How does poetry relate to what you do for your day job?
In my current law practice as a partner at Lottner Rubin Fishman Brown & Saul in Denver, the commercial transactions I’m handling tend to be large, complicated and have a number of moving pieces. Those types of deals often require a great deal of imagination.
How long have you been writing? Did the interest come early, or was it in high school or college? Did you ever write standard, rhyming poetry?
The first poem I can remember writing was in high school. It was set in nature. It was written in the first person, there was a linear, logical progression, and it ended with a heightened moment of intense feeling—an epiphany. So, it followed the normative model for the poem, which is essentially the Romantic model. In short, it was very high school.
In college, in the late 70s and early 80s at Columbia, I studied creative writing with the poet Kenneth Koch, one of the leading lights of the New York School of Poetry. There is a famous interview with him conducted by the poet John Ashbery. In response to the question, "Why do you write poetry?" Kenneth answers, "To pleasantly surprise." That’s a very profound statement: that the purpose of poetry should not be to instruct or evoke the sublime—but simply to surprise. I’ve found Kenneth’s formulation to be a very useful, guiding principle. It reflects an esthetic more attuned to wit and playfulness than "high seriousness."
Around 1985, I interviewed the poet and novelist Harry Mathews (the only American member of the influential French literary group, the Oulipo). I shared with him Kenneth’s formulation about the purpose of poetry being to pleasantly surprise, and asked him if he concurred. After reflecting for a moment he said, "Yes, but why pleasantly?" I love that.
What are your favorite topics to write about?
I don’t play favorites! I used a variety of strategies, including collage, improvisation, quasi-intentionality and constrictive form, to achieve the quick cuts and turns that characterize the poems in "Species."
Who is your favorite poet? Who has been an inspiration? Who is your favorite modern (living) poet?
Two poets whose work I’ve been particularly interested in and inspired by in recent years are Clark Coolidge and Stephen Rodefer. Coolidge’s "Mine" and Rodefer’s "Four Lectures" strike me as postmodern classics. They’ve both been widely anthologized, and Coolidge has been taught in graduate writing programs around the country for some time. Their work is witty, disjunctive and edgy—and I have the sensation I haven’t read anything quite like it before whenever I pick up one of their books.

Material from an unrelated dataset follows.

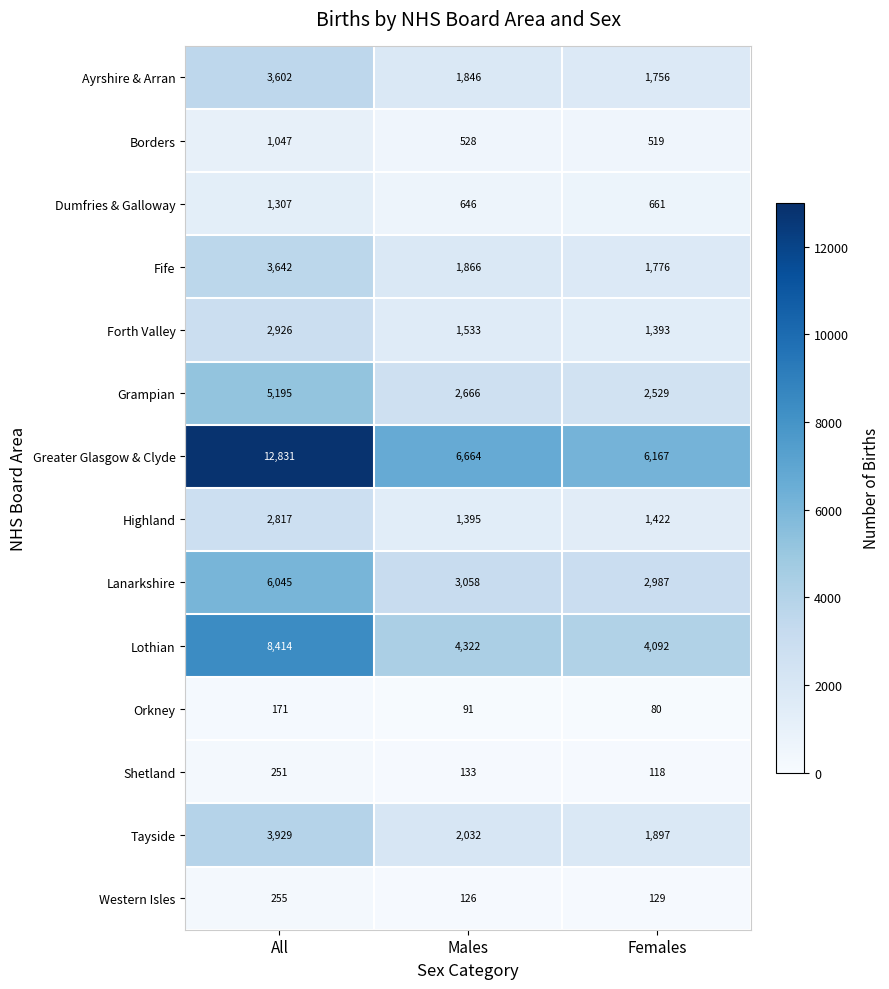

The Grampian series shows 2666 at Males. True or false?

True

Important influences include certain poets of the New York School, in particular John Ashbery, Ron Padgett, Larry Fagin, David Shapiro, John Godfrey and Tim Dlugos, as well as Language poets like Kit Robinson and Bob Perelman. Ashbery, Padgett, Godfrey and Robinson can all be found in the anthology "Great American Prose Poems" as well.
Does it (writing) work better if you have a martini first?
It doesn’t, but a reviewer once referred to the "lime-green, martini-in-a-bomb-shelter tone" of my poems.
Where else have you been published?
I’ve had five books of poetry published. "Arts & Letters" (1996, with drawings by Duncan Hannah) and "Cameo" (1994), were also published by The Figures, the publisher of "Species." The Figures has been a leading small press publisher of innovative poetry for over 25 years—it published "Mine" and "Four Lectures" as well.
I have a new book of poetry, "Celluloid City" (with drawings by Jim Ringley), forthcoming this summer.
My work has appeared in a variety of journals, including American Poetry Review and New American Writing. It’s also been included in two other poetry anthologies: "Writings from the New Coast" (o-blek, 1993), an anthology of younger poets, and "The Blind See Only This World" (Granary Books, 2000), a collection in honor of the Black Mountain School poet John Wieners.
Recently Species has been used as an assigned text in several graduate writing workshops, including at the New School (in New York City) and the University of Massachusetts.